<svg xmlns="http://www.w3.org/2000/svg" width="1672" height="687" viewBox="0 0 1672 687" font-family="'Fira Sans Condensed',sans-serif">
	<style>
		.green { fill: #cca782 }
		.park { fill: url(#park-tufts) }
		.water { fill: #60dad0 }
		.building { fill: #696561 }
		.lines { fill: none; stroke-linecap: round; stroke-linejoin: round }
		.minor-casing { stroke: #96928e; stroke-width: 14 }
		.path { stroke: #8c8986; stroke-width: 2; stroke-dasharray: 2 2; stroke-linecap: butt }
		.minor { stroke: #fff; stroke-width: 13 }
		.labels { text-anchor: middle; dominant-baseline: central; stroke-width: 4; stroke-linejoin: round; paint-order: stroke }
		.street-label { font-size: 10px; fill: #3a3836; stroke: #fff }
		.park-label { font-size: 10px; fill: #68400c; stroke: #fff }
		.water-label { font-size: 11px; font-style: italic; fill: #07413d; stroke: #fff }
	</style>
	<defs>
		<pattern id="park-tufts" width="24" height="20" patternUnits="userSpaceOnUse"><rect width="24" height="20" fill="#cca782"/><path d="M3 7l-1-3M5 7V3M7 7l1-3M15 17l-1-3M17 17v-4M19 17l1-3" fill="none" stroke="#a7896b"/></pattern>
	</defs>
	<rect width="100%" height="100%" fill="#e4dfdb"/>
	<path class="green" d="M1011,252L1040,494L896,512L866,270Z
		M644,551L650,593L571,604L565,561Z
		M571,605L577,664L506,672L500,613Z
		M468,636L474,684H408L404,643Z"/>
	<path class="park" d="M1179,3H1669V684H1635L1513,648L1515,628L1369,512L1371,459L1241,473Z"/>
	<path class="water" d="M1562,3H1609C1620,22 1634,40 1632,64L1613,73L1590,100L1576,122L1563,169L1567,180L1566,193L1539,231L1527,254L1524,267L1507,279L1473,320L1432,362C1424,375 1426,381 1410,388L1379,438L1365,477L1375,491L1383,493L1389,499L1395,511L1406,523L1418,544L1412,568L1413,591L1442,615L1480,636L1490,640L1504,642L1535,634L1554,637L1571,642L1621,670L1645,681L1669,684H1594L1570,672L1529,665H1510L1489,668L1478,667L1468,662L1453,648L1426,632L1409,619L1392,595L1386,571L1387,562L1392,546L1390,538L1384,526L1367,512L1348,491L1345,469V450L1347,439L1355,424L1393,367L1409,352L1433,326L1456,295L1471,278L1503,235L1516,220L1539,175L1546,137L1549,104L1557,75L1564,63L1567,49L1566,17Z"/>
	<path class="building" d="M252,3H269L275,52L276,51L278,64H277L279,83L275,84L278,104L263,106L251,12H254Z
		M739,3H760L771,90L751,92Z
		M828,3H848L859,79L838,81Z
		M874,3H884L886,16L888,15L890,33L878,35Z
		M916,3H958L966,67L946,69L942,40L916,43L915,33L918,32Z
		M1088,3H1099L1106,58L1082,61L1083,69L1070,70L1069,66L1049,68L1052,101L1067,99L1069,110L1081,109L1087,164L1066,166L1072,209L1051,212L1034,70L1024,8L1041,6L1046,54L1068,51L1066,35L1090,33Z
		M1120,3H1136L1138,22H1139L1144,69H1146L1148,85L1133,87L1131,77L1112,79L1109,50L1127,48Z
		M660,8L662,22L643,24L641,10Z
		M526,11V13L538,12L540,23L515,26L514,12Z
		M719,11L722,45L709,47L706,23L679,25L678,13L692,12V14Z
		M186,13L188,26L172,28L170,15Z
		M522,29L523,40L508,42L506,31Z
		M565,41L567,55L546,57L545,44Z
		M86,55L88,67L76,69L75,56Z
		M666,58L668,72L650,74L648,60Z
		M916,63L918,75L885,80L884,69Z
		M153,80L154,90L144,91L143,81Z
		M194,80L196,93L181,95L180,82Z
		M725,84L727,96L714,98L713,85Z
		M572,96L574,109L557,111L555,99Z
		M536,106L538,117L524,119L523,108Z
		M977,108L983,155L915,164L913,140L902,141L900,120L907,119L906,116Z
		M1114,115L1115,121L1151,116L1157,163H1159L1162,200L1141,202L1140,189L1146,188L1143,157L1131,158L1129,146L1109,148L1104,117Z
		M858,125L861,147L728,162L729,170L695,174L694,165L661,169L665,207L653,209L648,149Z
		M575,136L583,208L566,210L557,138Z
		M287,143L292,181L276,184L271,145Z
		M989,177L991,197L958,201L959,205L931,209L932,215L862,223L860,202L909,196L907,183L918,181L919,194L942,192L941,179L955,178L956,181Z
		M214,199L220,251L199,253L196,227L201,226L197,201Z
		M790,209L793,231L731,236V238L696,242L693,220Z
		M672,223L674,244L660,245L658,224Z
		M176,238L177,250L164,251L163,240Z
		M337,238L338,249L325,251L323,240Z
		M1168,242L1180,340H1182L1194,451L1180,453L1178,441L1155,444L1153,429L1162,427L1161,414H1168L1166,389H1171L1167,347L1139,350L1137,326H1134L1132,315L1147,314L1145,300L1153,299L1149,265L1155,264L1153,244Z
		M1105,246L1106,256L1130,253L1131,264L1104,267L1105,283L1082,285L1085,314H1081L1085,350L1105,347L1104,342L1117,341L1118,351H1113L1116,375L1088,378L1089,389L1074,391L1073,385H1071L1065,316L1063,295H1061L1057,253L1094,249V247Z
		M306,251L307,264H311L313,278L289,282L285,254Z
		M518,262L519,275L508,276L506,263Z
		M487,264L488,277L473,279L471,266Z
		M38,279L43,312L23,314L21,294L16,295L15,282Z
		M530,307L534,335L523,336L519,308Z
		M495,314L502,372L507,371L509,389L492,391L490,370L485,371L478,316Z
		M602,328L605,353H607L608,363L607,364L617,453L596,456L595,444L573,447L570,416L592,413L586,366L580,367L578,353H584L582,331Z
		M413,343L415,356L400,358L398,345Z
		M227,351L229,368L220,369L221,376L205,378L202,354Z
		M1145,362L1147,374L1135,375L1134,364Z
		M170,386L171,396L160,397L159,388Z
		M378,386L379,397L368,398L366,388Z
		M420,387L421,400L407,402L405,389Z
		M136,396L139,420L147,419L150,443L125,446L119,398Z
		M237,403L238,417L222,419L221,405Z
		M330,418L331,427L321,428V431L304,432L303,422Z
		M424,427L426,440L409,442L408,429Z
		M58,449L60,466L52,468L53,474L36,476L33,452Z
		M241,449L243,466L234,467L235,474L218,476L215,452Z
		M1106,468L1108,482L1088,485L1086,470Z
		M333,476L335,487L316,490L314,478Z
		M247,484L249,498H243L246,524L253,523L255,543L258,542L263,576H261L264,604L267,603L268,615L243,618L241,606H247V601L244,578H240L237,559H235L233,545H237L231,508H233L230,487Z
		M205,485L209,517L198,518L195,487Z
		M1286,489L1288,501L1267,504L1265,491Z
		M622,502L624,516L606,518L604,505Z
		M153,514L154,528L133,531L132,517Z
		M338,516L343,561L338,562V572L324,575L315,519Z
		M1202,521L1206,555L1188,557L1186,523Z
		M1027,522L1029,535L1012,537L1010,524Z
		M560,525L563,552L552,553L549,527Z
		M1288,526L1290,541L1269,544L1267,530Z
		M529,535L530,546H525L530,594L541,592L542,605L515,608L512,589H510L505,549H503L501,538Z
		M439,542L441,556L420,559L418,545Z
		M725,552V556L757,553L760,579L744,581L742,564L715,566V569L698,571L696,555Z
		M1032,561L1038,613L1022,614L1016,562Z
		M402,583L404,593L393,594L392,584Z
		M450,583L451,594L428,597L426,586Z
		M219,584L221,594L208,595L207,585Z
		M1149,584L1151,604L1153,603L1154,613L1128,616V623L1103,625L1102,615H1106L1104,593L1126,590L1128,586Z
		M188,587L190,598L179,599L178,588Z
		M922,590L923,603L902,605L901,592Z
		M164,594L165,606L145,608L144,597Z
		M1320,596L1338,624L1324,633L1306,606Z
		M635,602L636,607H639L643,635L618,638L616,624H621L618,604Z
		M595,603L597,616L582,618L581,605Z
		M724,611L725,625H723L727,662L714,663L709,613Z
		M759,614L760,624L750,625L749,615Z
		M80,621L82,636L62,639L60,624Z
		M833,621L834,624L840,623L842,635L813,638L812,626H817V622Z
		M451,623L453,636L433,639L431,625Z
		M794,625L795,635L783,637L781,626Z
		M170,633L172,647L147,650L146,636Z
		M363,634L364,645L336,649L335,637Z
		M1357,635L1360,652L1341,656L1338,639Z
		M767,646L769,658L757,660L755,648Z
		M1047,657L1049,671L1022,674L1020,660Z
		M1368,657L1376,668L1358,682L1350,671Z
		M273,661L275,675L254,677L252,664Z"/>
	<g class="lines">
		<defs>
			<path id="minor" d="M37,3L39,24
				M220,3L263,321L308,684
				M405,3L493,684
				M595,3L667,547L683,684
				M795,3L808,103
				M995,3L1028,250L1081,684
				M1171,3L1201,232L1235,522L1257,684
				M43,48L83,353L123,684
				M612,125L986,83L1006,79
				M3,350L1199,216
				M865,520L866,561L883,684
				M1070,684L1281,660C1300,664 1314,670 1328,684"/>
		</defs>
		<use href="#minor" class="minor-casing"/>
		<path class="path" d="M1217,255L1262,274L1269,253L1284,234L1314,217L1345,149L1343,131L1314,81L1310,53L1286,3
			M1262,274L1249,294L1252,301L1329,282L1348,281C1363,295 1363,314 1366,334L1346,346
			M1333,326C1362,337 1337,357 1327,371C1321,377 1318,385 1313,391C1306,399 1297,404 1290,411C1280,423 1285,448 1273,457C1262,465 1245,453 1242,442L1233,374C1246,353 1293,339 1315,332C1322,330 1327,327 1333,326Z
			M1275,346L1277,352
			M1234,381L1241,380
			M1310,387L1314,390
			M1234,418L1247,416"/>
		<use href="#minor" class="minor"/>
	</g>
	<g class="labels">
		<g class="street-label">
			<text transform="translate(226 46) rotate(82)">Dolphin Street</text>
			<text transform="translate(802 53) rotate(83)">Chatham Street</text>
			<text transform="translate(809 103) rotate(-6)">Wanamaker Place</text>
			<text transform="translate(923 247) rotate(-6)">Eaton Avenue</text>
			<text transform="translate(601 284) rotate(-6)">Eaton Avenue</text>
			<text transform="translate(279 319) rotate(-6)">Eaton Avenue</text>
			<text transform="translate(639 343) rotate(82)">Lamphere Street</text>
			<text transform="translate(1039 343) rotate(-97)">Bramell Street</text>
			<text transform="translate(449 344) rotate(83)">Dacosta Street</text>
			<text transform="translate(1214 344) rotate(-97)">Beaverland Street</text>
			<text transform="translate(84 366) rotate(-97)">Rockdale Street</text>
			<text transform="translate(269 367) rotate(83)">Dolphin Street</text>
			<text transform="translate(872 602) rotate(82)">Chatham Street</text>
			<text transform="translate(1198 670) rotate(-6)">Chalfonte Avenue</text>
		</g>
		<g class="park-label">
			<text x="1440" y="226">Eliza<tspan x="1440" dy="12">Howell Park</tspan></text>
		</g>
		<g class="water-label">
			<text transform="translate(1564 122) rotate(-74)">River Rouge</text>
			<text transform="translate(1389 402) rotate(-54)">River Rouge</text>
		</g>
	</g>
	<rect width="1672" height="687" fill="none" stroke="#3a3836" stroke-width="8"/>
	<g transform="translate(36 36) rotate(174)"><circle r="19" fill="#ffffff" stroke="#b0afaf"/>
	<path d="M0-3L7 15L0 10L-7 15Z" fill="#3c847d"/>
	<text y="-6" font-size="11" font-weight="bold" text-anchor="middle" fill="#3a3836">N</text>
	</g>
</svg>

◇ ◇ ◇ ◇ ◇

• PROBLEM REQUIREMENTS
Only the lines holding the word "tufts" belong in the answer; copy them from the listing above.

• ANSWER TO THE EXERCISE
		.park { fill: url(#park-tufts) }
		<pattern id="park-tufts" width="24" height="20" patternUnits="userSpaceOnUse"><rect width="24" height="20" fill="#cca782"/><path d="M3 7l-1-3M5 7V3M7 7l1-3M15 17l-1-3M17 17v-4M19 17l1-3" fill="none" stroke="#a7896b"/></pattern>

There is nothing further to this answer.